= Beginning of Section =

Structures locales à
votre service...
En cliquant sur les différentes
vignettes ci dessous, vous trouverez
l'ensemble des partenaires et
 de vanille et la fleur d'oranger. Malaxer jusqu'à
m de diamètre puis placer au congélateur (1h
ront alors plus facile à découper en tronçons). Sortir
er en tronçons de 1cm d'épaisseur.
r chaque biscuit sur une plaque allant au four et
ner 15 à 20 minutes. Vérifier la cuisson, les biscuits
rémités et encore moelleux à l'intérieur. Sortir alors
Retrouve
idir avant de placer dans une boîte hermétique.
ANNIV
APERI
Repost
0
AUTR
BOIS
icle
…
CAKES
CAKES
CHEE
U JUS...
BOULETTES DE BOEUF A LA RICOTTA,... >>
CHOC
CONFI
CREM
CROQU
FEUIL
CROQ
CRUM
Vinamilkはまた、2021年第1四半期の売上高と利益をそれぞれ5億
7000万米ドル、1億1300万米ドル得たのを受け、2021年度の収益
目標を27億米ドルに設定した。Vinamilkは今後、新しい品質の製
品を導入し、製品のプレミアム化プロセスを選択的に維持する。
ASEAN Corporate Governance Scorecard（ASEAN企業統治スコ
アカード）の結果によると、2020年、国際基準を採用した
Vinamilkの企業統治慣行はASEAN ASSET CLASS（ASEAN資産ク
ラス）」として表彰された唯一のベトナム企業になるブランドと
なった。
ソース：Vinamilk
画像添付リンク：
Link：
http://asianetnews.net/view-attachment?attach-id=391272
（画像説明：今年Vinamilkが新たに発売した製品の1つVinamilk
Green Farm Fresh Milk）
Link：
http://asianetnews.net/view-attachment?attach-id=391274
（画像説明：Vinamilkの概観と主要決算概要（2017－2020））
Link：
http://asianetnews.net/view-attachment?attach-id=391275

= End of Section =

### Exercise
With the line holding "votre service..." as the first and the line holding "Green Farm Fresh Milk）" as the last, please transcribe exactly the lines of the material above in that range and nothing else.

### Exercise answer
votre service...
En cliquant sur les différentes
vignettes ci dessous, vous trouverez
l'ensemble des partenaires et
 de vanille et la fleur d'oranger. Malaxer jusqu'à
m de diamètre puis placer au congélateur (1h
ront alors plus facile à découper en tronçons). Sortir
er en tronçons de 1cm d'épaisseur.
r chaque biscuit sur une plaque allant au four et
ner 15 à 20 minutes. Vérifier la cuisson, les biscuits
rémités et encore moelleux à l'intérieur. Sortir alors
Retrouve
idir avant de placer dans une boîte hermétique.
ANNIV
APERI
Repost
0
AUTR
BOIS
icle
…
CAKES
CAKES
CHEE
U JUS...
BOULETTES DE BOEUF A LA RICOTTA,... >>
CHOC
CONFI
CREM
CROQU
FEUIL
CROQ
CRUM
Vinamilkはまた、2021年第1四半期の売上高と利益をそれぞれ5億
7000万米ドル、1億1300万米ドル得たのを受け、2021年度の収益
目標を27億米ドルに設定した。Vinamilkは今後、新しい品質の製
品を導入し、製品のプレミアム化プロセスを選択的に維持する。
ASEAN Corporate Governance Scorecard（ASEAN企業統治スコ
アカード）の結果によると、2020年、国際基準を採用した
Vinamilkの企業統治慣行はASEAN ASSET CLASS（ASEAN資産ク
ラス）」として表彰された唯一のベトナム企業になるブランドと
なった。
ソース：Vinamilk
画像添付リンク：
Link：
http://asianetnews.net/view-attachment?attach-id=391272
（画像説明：今年Vinamilkが新たに発売した製品の1つVinamilk
Green Farm Fresh Milk）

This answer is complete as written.